## SELECTED TEXT

^^^^

The retrospective analysis included prospective data from the Vascular Quality Initiative registry on 57,041 patients who underwent initial elective lower-extremity revascularization (bypass or endovascular) from 2003 to 2016. Patients identified for analysis were discharged on a regimen of aspirin monotherapy or aspirin plus a thienopyridine antiplatelet agent. The researchers calculated survival days from the date of the initial procedure until the time of death or end of follow-up (January 2016). The researchers also estimated models to predict the likelihood of being placed on DAPT and used inverse probability weighting to adjust for baseline differences in the likelihood of DAPT.

Overall, 15,985 patients underwent lower-extremity revascularization bypass (69% for critical limb ischemia [CLI]). Of those, 9,967 were discharged on aspirin monotherapy and 6,018 were discharged on DAPT, according to the findings. Among 41,056 patients who underwent endovascular lower-extremity revascularization (39% for CLI), 12,559 were discharged on aspirin monotherapy and 28,497 were discharged on DAPT.

The weighted Cox model determined the following HRs associated with DAPT, which were used to calculate survival rates for each intervention group: 0.91 for bypass-claudication (95% CI, 0.73-1.1); 0.86 for bypass-CLI (95% CI, 0.78-0.95; P = .003); 0.93 for endovascular-claudication (95% CI, 0.82-1.1); and 0.89 for endovascular-CLI (95% CI, 0.82-0.96). Both bypass and endovascular revascularization yielded HRs equating to a 1-year survival benefit (bypass, 93% vs. 92%; P = .001; endovascular, 93% vs. 92%; P = .005), and these benefits continued through 5 years (bypass, 80% vs. 78%; P = .004; endovascular, 76% vs. 73%; P = .002), according to the findings.

Bypass and endovascular revascularization conferred greater ongoing survival benefit for patients with CLI (bypass: 1 year, 88% vs. 87%; P = .01; bypass: 5 years, 70% vs. 66%; P = .04; endovascular: 1 year, 91% vs. 90%; P = .02; endovascular: 5 years, 71% vs. 67%; P = .01). The researchers found no discernible survival benefit in patients with claudication who underwent bypass or endovascular revascularization. Cox proportional hazards models for the entire sample revealed similar results: DAPT demonstrated a protective effect after both bypass and endovascular revascularization (HR = 0.81; 95% CI, 0.72-0.9 and HR = 0.89; 95% CI, 0.83-0.95, respectively).

In an analysis stratified by severity of peripheral artery disease, patients with CLI who were discharged on DAPT had improved survival (bypass: HR = 0.79; 95% CI, 0.7-0.9; endovascular: HR = 0.9; 95% CI, 0.82-0.98), but patients with claudication did not (bypass: HR = 1.12; 95% CI, 0.75-1.68; endovascular: HR = 0.89; 95% CI, 0.77-1.03).

“DAPT at time of discharge, compared with aspirin alone, is associated with increased survival after lower-extremity revascularization,” the researchers wrote. “This benefit was most evident in patients with CLI. Given these findings, there is a need to quantify the risk associated with DAPT, especially with regard to bleeding, so that clinicians can choose appropriate antiplatelet management for their patients.” – by Jennifer Byrne

Disclosure: The researchers report no relevant financial disclosures.

^^^^

## EXERCISE PROMPT
Answer from the revascularization study text:
(a) How many patients were included from the Vascular Quality Initiative registry?
(b) How many patients who underwent endovascular revascularization were discharged on DAPT?
(c) What hazard ratio did the weighted Cox model give for bypass-CLI?

## EXTRACTED RECORDS

^^^^

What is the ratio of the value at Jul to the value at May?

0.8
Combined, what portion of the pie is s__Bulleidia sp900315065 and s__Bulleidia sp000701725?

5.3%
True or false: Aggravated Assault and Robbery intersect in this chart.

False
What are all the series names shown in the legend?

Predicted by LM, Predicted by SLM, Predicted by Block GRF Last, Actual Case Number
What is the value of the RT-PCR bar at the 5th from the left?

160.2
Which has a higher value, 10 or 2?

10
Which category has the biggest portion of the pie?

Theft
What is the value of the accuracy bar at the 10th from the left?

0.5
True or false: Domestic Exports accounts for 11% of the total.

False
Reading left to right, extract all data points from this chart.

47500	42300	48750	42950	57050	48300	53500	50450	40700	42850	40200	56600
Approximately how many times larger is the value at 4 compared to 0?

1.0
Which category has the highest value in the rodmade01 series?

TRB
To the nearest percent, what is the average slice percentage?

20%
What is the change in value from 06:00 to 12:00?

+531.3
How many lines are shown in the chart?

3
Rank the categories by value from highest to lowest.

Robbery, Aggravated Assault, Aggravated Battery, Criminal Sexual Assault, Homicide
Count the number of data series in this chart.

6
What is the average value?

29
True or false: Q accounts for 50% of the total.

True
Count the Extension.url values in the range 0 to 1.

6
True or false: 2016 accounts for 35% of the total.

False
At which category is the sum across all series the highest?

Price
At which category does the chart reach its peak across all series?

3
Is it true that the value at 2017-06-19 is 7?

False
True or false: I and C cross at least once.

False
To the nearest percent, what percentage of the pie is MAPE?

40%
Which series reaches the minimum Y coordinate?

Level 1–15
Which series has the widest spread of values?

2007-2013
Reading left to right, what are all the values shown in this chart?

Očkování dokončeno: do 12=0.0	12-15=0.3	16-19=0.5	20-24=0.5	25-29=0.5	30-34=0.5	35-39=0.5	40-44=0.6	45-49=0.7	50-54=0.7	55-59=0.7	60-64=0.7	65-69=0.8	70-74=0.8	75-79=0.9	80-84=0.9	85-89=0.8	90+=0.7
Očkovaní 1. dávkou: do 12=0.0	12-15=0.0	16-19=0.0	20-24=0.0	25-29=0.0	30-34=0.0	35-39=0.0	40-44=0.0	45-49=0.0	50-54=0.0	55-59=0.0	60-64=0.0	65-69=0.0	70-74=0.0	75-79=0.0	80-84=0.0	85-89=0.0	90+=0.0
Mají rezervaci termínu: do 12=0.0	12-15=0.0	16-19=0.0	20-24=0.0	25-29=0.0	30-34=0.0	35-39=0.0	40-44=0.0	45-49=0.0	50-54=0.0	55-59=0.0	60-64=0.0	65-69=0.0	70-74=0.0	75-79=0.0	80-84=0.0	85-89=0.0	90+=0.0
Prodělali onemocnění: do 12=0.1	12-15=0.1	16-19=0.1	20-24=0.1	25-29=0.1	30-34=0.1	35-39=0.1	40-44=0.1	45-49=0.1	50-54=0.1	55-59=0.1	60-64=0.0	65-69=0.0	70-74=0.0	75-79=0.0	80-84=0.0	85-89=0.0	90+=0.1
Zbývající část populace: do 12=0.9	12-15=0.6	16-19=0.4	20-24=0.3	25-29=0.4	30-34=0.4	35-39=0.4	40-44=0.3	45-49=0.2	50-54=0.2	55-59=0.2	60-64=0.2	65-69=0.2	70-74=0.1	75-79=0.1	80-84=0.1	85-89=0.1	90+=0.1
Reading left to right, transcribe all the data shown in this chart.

^^^^

## EXERCISE ANSWER
(a) 57,041
(b) 28,497
(c) 0.86 (95% CI, 0.78-0.95)